===== MATERIAL FOR THIS TASK =====
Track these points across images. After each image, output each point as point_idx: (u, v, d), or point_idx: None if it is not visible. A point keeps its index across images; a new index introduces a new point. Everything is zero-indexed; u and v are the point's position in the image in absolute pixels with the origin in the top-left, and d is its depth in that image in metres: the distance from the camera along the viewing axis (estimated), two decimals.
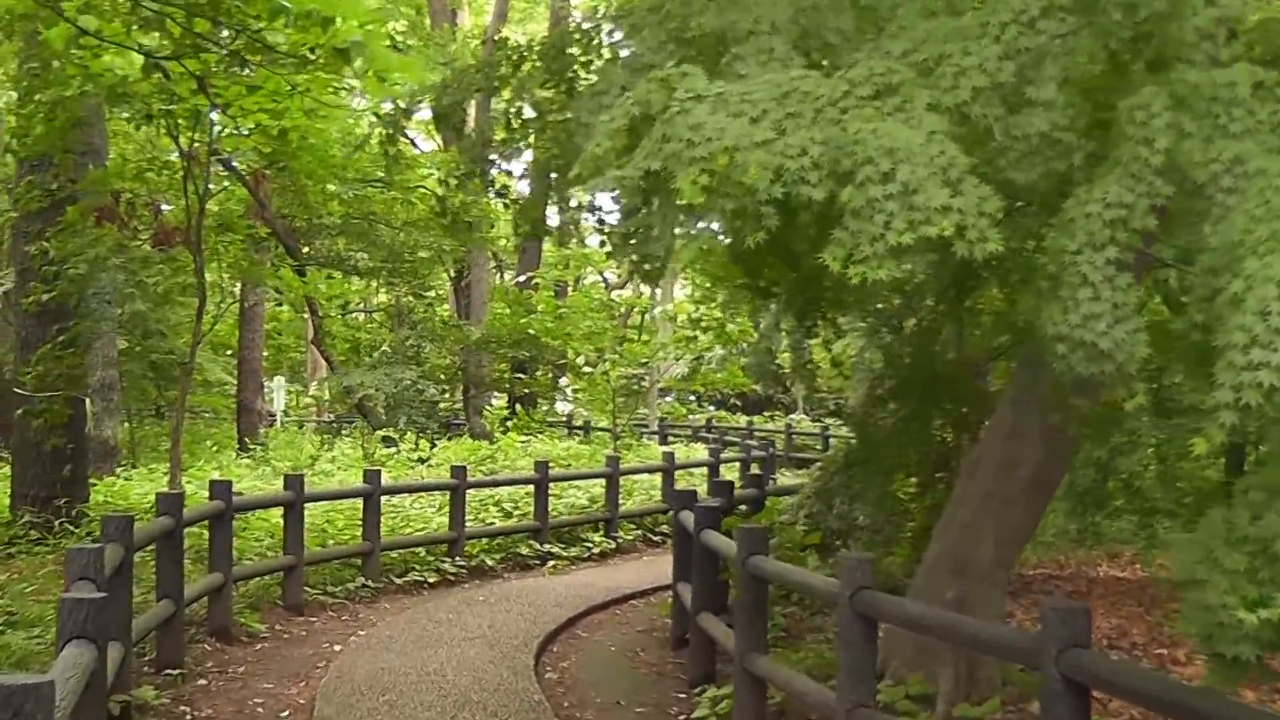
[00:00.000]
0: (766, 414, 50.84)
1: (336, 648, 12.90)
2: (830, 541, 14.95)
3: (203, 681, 11.35)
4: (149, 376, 20.35)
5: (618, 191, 7.12)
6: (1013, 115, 7.01)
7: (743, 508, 15.79)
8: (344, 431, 37.06)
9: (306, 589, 15.00)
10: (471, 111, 33.97)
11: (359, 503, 16.68)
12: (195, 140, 15.18)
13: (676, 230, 7.33)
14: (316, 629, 13.97)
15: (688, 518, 12.50)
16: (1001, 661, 9.86)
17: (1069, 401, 8.47)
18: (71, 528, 15.94)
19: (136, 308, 15.06)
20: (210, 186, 16.01)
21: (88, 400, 16.72)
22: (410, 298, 36.68)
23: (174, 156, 16.46)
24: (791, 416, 48.48)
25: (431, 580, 17.00)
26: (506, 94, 11.52)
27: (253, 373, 31.36)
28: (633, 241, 7.33)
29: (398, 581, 16.66)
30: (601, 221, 11.86)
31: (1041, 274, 7.00)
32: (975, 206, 6.46)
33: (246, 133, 13.79)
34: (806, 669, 10.99)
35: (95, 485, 18.81)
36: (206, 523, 13.16)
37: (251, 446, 29.17)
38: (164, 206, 16.44)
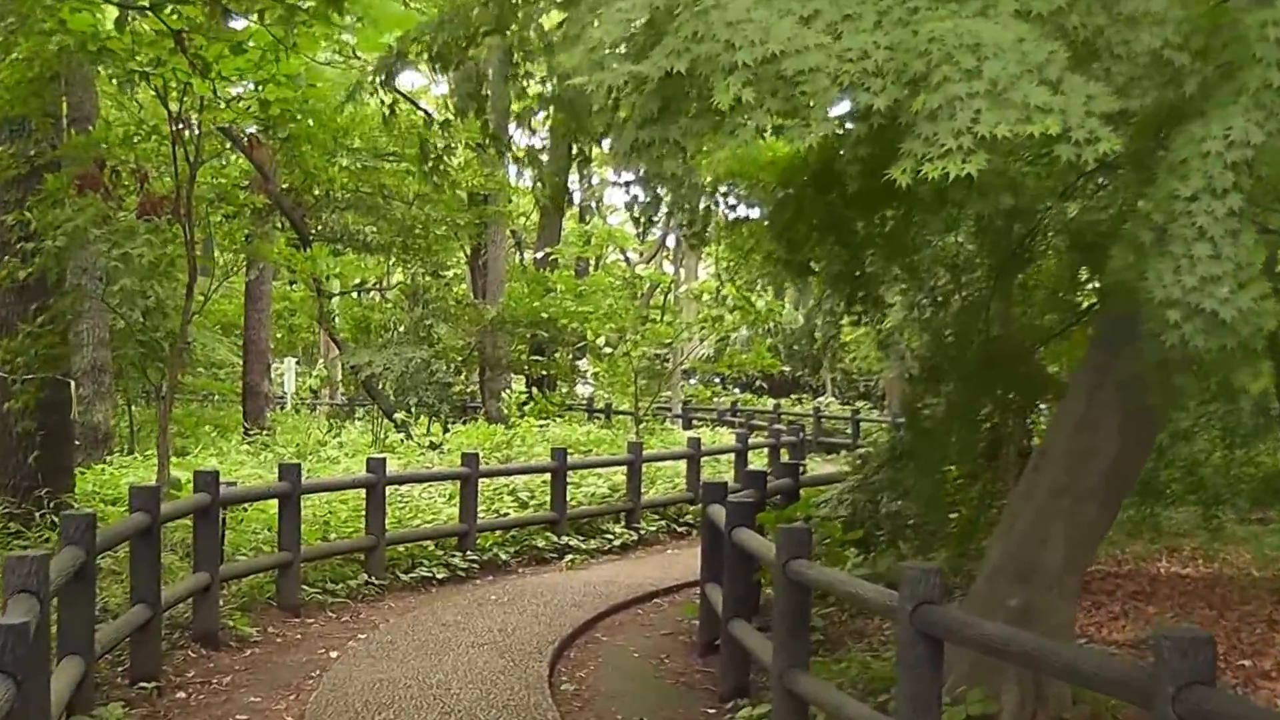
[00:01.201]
0: (794, 397, 49.67)
1: (333, 654, 11.78)
2: (872, 537, 13.83)
3: (181, 694, 10.23)
4: (150, 357, 19.13)
5: (628, 93, 5.88)
6: (1116, 27, 5.77)
7: (775, 499, 14.71)
8: (357, 415, 36.04)
9: (304, 588, 13.90)
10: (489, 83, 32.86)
11: (364, 493, 15.54)
12: (185, 104, 14.03)
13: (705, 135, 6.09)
14: (313, 632, 12.85)
15: (718, 513, 11.35)
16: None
17: (1174, 382, 7.20)
18: (54, 519, 14.79)
19: (122, 283, 13.84)
20: (201, 154, 14.78)
21: (73, 383, 15.54)
22: (428, 277, 35.53)
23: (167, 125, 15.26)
24: (820, 399, 47.32)
25: (440, 576, 15.88)
26: (515, 26, 10.27)
27: (259, 354, 30.21)
28: (647, 150, 6.06)
29: (404, 578, 15.53)
30: (629, 190, 10.75)
31: (1144, 224, 5.79)
32: (1082, 105, 5.27)
33: (226, 101, 12.68)
34: (850, 681, 9.91)
35: (84, 473, 17.73)
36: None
37: (257, 431, 28.07)
38: (151, 175, 15.17)
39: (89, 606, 8.47)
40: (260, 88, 12.51)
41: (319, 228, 29.70)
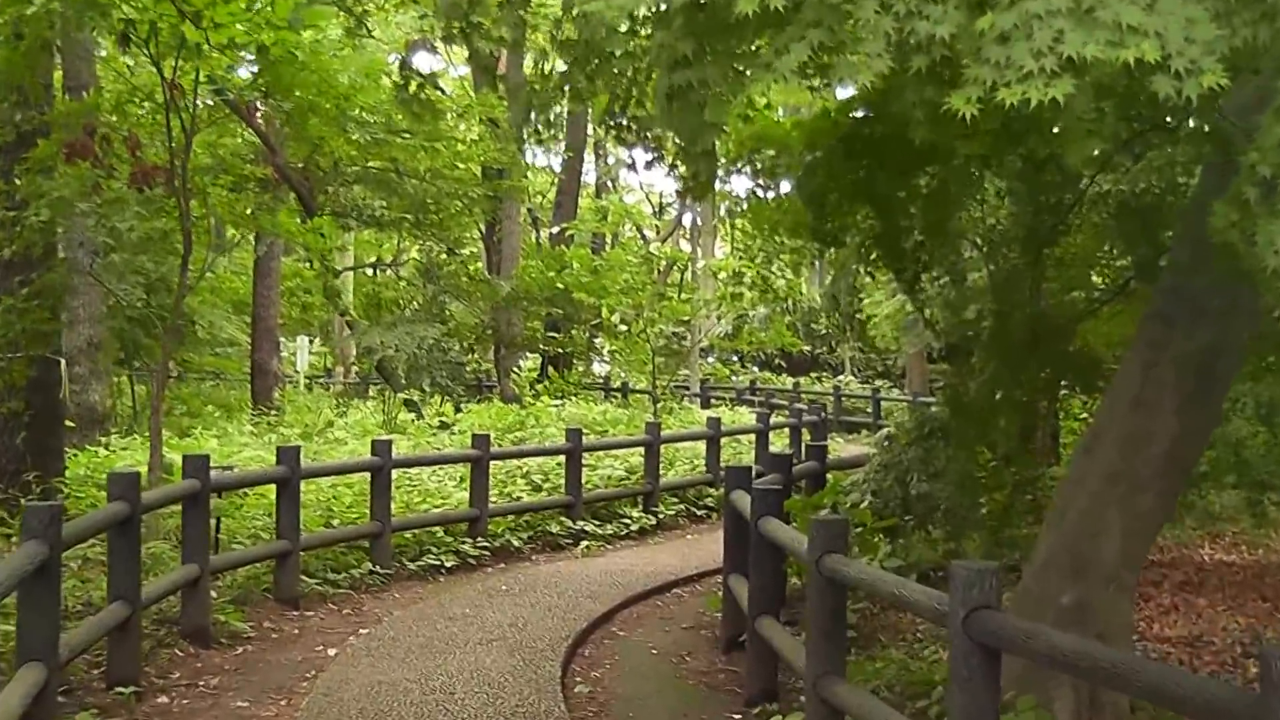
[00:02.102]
0: (813, 375, 48.84)
1: (331, 651, 11.02)
2: (901, 522, 13.05)
3: (162, 699, 9.45)
4: (146, 334, 18.37)
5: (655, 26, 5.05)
6: None
7: (800, 483, 13.95)
8: (370, 393, 35.28)
9: (304, 578, 13.14)
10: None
11: (369, 477, 14.78)
12: (181, 66, 13.25)
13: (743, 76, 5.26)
14: (311, 626, 12.09)
15: (742, 501, 10.57)
16: None
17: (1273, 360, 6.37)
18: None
19: (111, 258, 13.09)
20: (198, 122, 14.00)
21: (63, 362, 14.79)
22: (444, 254, 34.75)
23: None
24: (839, 378, 46.48)
25: (449, 564, 15.11)
26: None
27: (268, 331, 29.45)
28: (683, 94, 5.24)
29: (411, 566, 14.78)
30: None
31: (1249, 178, 4.95)
32: (1181, 30, 4.45)
33: (219, 48, 11.88)
34: (886, 684, 9.16)
35: (76, 456, 17.01)
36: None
37: (264, 411, 27.33)
38: (145, 144, 14.38)
39: (52, 608, 7.69)
40: (255, 33, 11.73)
41: (327, 202, 28.89)
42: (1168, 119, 8.81)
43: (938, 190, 10.41)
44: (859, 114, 9.28)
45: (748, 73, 5.18)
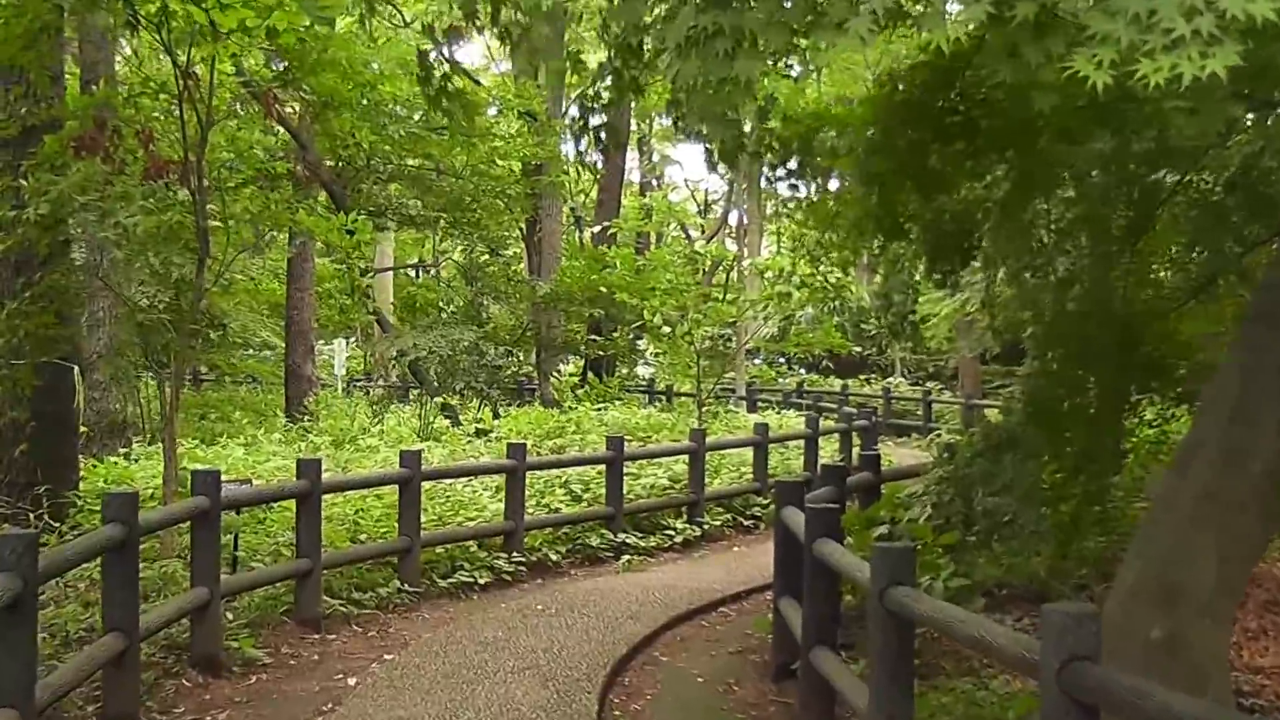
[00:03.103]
0: (862, 377, 47.85)
1: (351, 681, 10.22)
2: (964, 538, 12.13)
3: None
4: (160, 338, 17.62)
5: None
6: None
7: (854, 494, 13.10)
8: (410, 398, 34.51)
9: (326, 599, 12.33)
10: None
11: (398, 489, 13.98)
12: (194, 53, 12.51)
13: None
14: (332, 652, 11.28)
15: (795, 520, 9.72)
16: None
17: None
18: (52, 521, 13.33)
19: (114, 255, 12.33)
20: (214, 113, 13.23)
21: (76, 368, 14.02)
22: (485, 255, 33.97)
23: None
24: (889, 380, 45.47)
25: (483, 581, 14.29)
26: None
27: (301, 334, 28.67)
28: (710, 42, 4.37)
29: (441, 584, 13.97)
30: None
31: None
32: None
33: (227, 32, 11.12)
34: None
35: (93, 466, 16.28)
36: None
37: (299, 416, 26.59)
38: (160, 137, 13.60)
39: (27, 646, 6.91)
40: (265, 16, 10.98)
41: (361, 201, 28.12)
42: None
43: (1011, 173, 9.44)
44: (925, 79, 8.31)
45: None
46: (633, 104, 44.33)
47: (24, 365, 12.69)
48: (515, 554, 15.00)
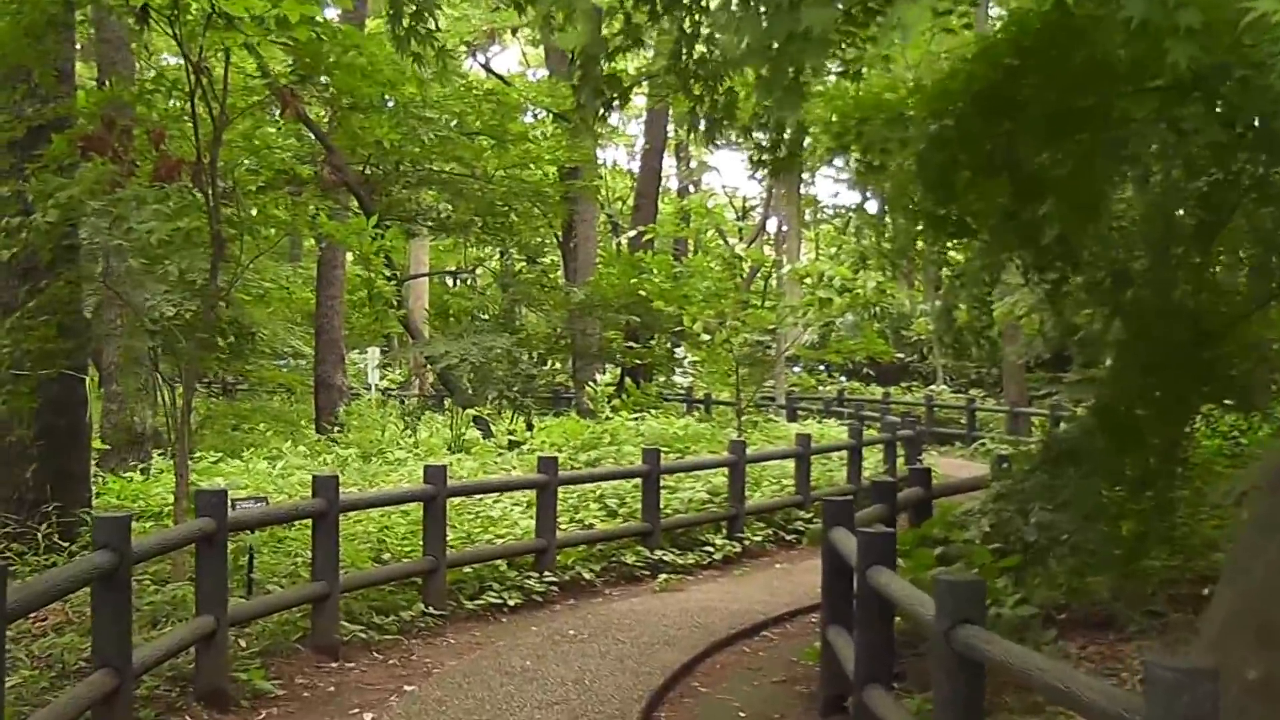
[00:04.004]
0: (903, 385, 46.99)
1: (367, 717, 9.52)
2: (1026, 561, 11.33)
3: None
4: (178, 347, 16.96)
5: None
6: None
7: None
8: (443, 407, 33.83)
9: (345, 624, 11.63)
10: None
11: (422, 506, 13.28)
12: (205, 43, 11.84)
13: None
14: (350, 682, 10.57)
15: (845, 543, 8.98)
16: None
17: None
18: (61, 541, 12.67)
19: (128, 263, 11.69)
20: (227, 112, 12.57)
21: (87, 379, 13.38)
22: (522, 262, 33.31)
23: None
24: (931, 387, 44.60)
25: (513, 602, 13.58)
26: None
27: (332, 343, 28.00)
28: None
29: (469, 606, 13.26)
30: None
31: None
32: None
33: (230, 18, 10.45)
34: None
35: (107, 482, 15.64)
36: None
37: (329, 427, 25.93)
38: (174, 137, 12.97)
39: None
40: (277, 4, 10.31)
41: (392, 206, 27.45)
42: None
43: (1083, 161, 8.62)
44: (1006, 62, 7.53)
45: None
46: (669, 109, 43.78)
47: (25, 379, 12.02)
48: (547, 573, 14.30)
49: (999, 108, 7.54)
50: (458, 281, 56.08)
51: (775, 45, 3.87)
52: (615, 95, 8.68)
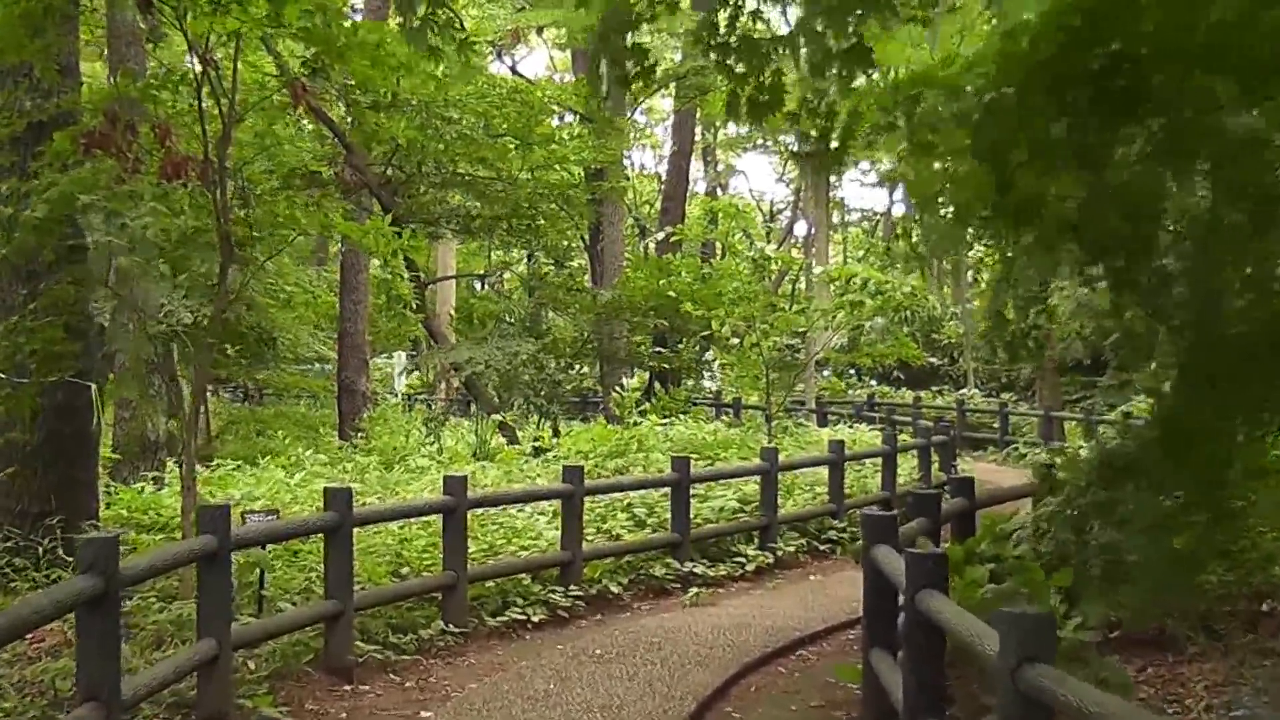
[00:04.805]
0: (933, 389, 46.30)
1: None
2: (1082, 578, 10.66)
3: None
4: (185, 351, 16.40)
5: None
6: None
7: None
8: (470, 413, 33.27)
9: (359, 644, 11.04)
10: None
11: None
12: (210, 28, 11.30)
13: None
14: (363, 707, 9.98)
15: (890, 564, 8.37)
16: None
17: None
18: (65, 555, 12.10)
19: (120, 261, 11.13)
20: (237, 107, 12.02)
21: (94, 385, 12.80)
22: (549, 266, 32.76)
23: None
24: (962, 391, 43.91)
25: (537, 618, 12.99)
26: None
27: (355, 348, 27.43)
28: None
29: (491, 622, 12.67)
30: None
31: None
32: None
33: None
34: None
35: (117, 493, 15.09)
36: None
37: (353, 433, 25.36)
38: (181, 133, 12.41)
39: None
40: None
41: (416, 209, 26.87)
42: None
43: (1164, 140, 7.90)
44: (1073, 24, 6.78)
45: None
46: (697, 112, 43.24)
47: (27, 385, 11.48)
48: (572, 586, 13.72)
49: (1071, 76, 6.86)
50: (484, 285, 55.60)
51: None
52: (639, 68, 8.03)
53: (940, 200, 9.03)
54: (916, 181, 8.95)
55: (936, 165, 8.55)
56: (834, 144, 6.06)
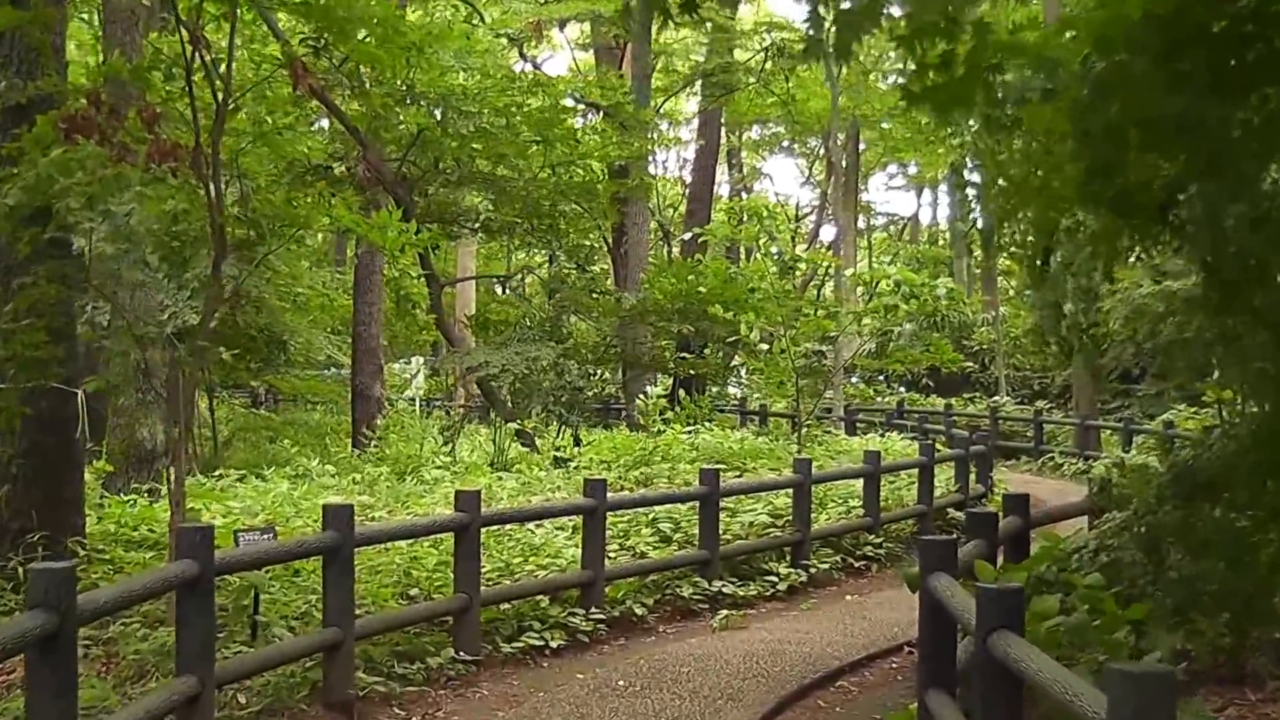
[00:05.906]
0: (965, 396, 45.28)
1: None
2: (1158, 611, 9.65)
3: None
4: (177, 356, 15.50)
5: None
6: None
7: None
8: (489, 419, 32.39)
9: (361, 675, 10.10)
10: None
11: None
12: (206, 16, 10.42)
13: None
14: None
15: (954, 598, 7.38)
16: None
17: None
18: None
19: (101, 249, 10.21)
20: (232, 90, 11.11)
21: (80, 393, 11.89)
22: (571, 269, 31.85)
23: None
24: (994, 399, 42.89)
25: (555, 644, 12.03)
26: None
27: (369, 352, 26.57)
28: None
29: (506, 649, 11.71)
30: None
31: None
32: None
33: None
34: None
35: (109, 508, 14.18)
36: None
37: (366, 440, 24.48)
38: (173, 119, 11.53)
39: None
40: None
41: (436, 209, 26.00)
42: None
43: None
44: None
45: None
46: (723, 110, 42.41)
47: (5, 391, 10.57)
48: (594, 609, 12.78)
49: (1180, 46, 5.85)
50: (505, 288, 54.76)
51: None
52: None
53: (1012, 189, 8.00)
54: (991, 165, 7.92)
55: (1017, 144, 7.54)
56: (959, 71, 5.10)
=====
Set down exactly the lines from the start of the records through the line containing "28: (633, 241, 7.33)", both included, and omit the pictures.

[SOLUTION]:
Track these points across images. After each image, output each point as point_idx: (u, v, d), or point_idx: None if it is not visible. A point keeps its index across images; a new index introduces a new point. Everything is zero-indexed; u and v are the point's position in the image in absolute pixels with the origin in the top-left, and d is its depth in that image in metres: the distance from the camera along the viewing axis (estimated), two decimals.
[00:00.000]
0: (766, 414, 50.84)
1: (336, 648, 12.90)
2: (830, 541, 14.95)
3: (203, 681, 11.35)
4: (149, 376, 20.35)
5: (618, 191, 7.12)
6: (1013, 115, 7.01)
7: (743, 508, 15.79)
8: (344, 431, 37.06)
9: (306, 589, 15.00)
10: (471, 111, 33.97)
11: (359, 503, 16.68)
12: (195, 140, 15.18)
13: (676, 230, 7.33)
14: (316, 629, 13.97)
15: (688, 518, 12.50)
16: (1001, 661, 9.86)
17: (1069, 401, 8.47)
18: (71, 528, 15.94)
19: (136, 308, 15.06)
20: (210, 186, 16.01)
21: (88, 400, 16.72)
22: (410, 298, 36.68)
23: (174, 156, 16.46)
24: (791, 416, 48.48)
25: (431, 580, 17.00)
26: (506, 94, 11.52)
27: (253, 373, 31.36)
28: (633, 241, 7.33)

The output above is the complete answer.